# Text shown
---
Car Review Website Hopes To Have Readers’ Number

0

Does the information superhighway have enough room for another big auto website?

Karl Brauer thinks so.

He and three partners launched Total Car Score earlier this year inspired by the ironic notion that car buyers, confused by the sheer number of sites, needed one more to make sense of it all.

Brauer calls his West L.A. company the “Rotten Tomatoes for cars,” referring to the movie site that aggregates reviews and gives either a “fresh” or “rotten” recommendation for films. The idea is to provide a single number that represents an authoritative consensus about a particular model.

“There are plenty of car sites – too many if you ask me,” said Brauer, a former editor at rival Edmunds.com Inc. “There is far too much information for people to search from scratch. We put it in bite-sized pieces that are digestible.”

Total Car Score is fundamentally based on a math formula that reduces a collection of vehicle ratings to one number.

The formula begins with publicly available ratings from Edmunds; MSN Auto; Consumer Guide; and U.S. News & World Report, which also provides aggregated scores; and similar sources. Then it adds government and insurance industry safety ratings. Finally, it has a fuel economy rating. The formula yields a rating on a scale from one to 100, with most models in the 60-to-90 range.

Since Total Car Score launched in March, the website audience has grown an average of 62 percent a month, according to the company. It currently has about 100,000 monthly visitors, but still faces the challenge of making money. That’s something Brauer hopes to achieve with a combination of advertising dollars from car manufacturers and selling contact information of site visitors to local auto dealers.

It’s a crowded race for both car-buyer eyeballs and advertising dollars. Competition includes Edmunds and TrueCar, both in Santa Monica, as well as J.D. Power & Associates in Westlake Village. Nationally, Yahoo Inc.’s auto page, Cars.com, AutoTrader.com and Kelley Blue Book Co. Inc. vie for the same audience and advertisers.

But there is also an expanding pie of advertising dollars. Borrell Associates, a Williamsburg, Va., research firm, projected in an April report that online auto advertising will grow 39 percent this year to $11.9 billion – and continue growing indefinitely.
---
# Listed entries
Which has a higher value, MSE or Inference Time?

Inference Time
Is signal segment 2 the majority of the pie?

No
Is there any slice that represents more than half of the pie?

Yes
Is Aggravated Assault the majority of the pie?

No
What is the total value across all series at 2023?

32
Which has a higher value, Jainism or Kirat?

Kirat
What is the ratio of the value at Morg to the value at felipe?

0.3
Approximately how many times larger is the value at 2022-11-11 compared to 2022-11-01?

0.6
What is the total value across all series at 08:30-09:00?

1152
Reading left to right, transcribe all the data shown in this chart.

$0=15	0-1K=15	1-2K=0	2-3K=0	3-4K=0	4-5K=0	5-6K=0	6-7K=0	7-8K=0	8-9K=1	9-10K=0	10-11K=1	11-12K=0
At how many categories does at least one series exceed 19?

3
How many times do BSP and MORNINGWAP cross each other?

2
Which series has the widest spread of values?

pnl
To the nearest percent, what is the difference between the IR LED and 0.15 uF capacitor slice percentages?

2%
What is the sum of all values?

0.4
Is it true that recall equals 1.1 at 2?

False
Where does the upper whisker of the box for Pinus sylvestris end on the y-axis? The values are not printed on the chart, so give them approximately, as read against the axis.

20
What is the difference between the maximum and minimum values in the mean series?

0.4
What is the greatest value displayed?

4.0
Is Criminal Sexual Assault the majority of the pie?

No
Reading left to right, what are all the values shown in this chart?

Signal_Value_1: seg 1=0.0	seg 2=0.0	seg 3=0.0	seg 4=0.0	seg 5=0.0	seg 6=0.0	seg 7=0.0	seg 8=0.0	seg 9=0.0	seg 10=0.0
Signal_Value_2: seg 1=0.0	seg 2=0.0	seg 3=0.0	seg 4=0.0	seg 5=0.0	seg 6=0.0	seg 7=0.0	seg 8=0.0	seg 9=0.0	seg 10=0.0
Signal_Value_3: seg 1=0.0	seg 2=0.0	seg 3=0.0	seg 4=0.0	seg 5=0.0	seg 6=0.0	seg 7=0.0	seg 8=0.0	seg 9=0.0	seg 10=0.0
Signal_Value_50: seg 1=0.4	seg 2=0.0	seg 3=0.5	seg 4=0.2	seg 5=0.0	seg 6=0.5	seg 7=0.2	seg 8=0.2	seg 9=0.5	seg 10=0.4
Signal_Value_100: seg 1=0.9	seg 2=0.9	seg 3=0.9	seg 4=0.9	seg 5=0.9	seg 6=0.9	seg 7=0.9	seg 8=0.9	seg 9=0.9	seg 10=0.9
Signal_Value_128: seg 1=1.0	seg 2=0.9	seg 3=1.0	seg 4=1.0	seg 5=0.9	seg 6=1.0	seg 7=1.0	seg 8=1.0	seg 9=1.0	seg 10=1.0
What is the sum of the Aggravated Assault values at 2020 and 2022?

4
---
# What to do
1. Answer these questions from the Total Car Score article.
(a) What phrase does Brauer use to describe his company?
(b) On what scale does the formula rate a model?
(c) About how many monthly visitors does the site currently have?
2. Using the Total Car Score article, decide whether each statement agrees with it. Answer yes or no, and quote the words that settle it.
(a) Brauer once worked as an editor at Edmunds.com.
(b) Total Car Score launched in April.
(c) Borrell Associates projected 39 percent growth in online auto advertising this year.
3. Extend the Total Car Score article beyond its final sentence.
The records are not required for anything that follows the Total Car Score article.

# Responses by task
1.
(a) "Rotten Tomatoes for cars"
(b) From one to 100
(c) About 100,000

2.
(a) Yes: "a former editor at rival Edmunds.com Inc."
(b) No: "Since Total Car Score launched in March"
(c) Yes: "online auto advertising will grow 39 percent this year to $11.9 billion"

3.
Jimmy Vee, a principal of Orlando, Fla., auto consultancy Rich Dealers, said the main impetus behind these sites is the growth of marketing dollars from auto makers and dealers.

“These sites are not built for consumers but for companies that know how to access the money flowing in the industry,” he said. “I find it funny that the reason for another site is there are already too many sites.”

Auto insight

Brauer was working as editor-in-chief at Edmunds a few years ago when he first considered starting his own site. He came across an article about aggregated scoring of product ratings, and decided to develop one for the auto industry.

“The idea just popped into my head,” he said.

He left Edmunds last year, and with his three partners self-funded the company and worked on the formula for Total Car Score, which now has eight employees.

Brauer designed the site based on the idea that car buyers quickly look over a large number of cars and then conduct deep research on only a few models.

Total Car Sore’s aggregate rating helps with the first part of the search, while the content on the site covers the second. The site features exclusive road tests, links to car reviews at auto magazines, photos, specifications and even owner’s manuals.

Three weeks ago, Total Car Score began selling advertising on its site to car manufacturers, based on the strategy of first offering ads on a page about a particular model to the maker of that car. If that manufacturer decides not to buy, then the site opens the space to manufacturers of competing models. Brauer said several manufacturers are running test ads on the website, but declined to name them.

Vee at Rich Dealers said that auto manufacturers are willing to spend a nearly limitless amount of money to retain prospective buyers, and he believes Total Car Score will have little trouble selling its ad space.

“Even if their car is rated low, manufacturers won’t care one bit. They will give you money if you’ve got eyeballs,” he said.

Total Car Score hopes the other revenue stream will come from auto dealers.

While site visitors can get the aggregate score and browse a lot of information on the Total Car Score site with ease, to receive the specific price of a car at a local dealer they must provide contact information. The site plans to sell that information to dealers, charging between $10 and $40 depending on the strength of the lead and other factors.

“Lead generation is crack for car dealers,” Vee said. “They can never get enough. Their lifeblood is new customers.”

Vee noted that car sales have increased substantially as the economy has improved, and with so many people looking for cars, it’s easy for a relatively small site like Total Car Score to increase traffic. However, he believes that for the site to succeed long term it will require substantial capital.

“To be a player like TrueCar requires national advertising,” he said. “At the end of the day, I’m not sure Total Car Score has the capital to play in this game.”

Brauer said the company expects to reach break-even in a little more than a year and is looking for investors to bankroll expansion.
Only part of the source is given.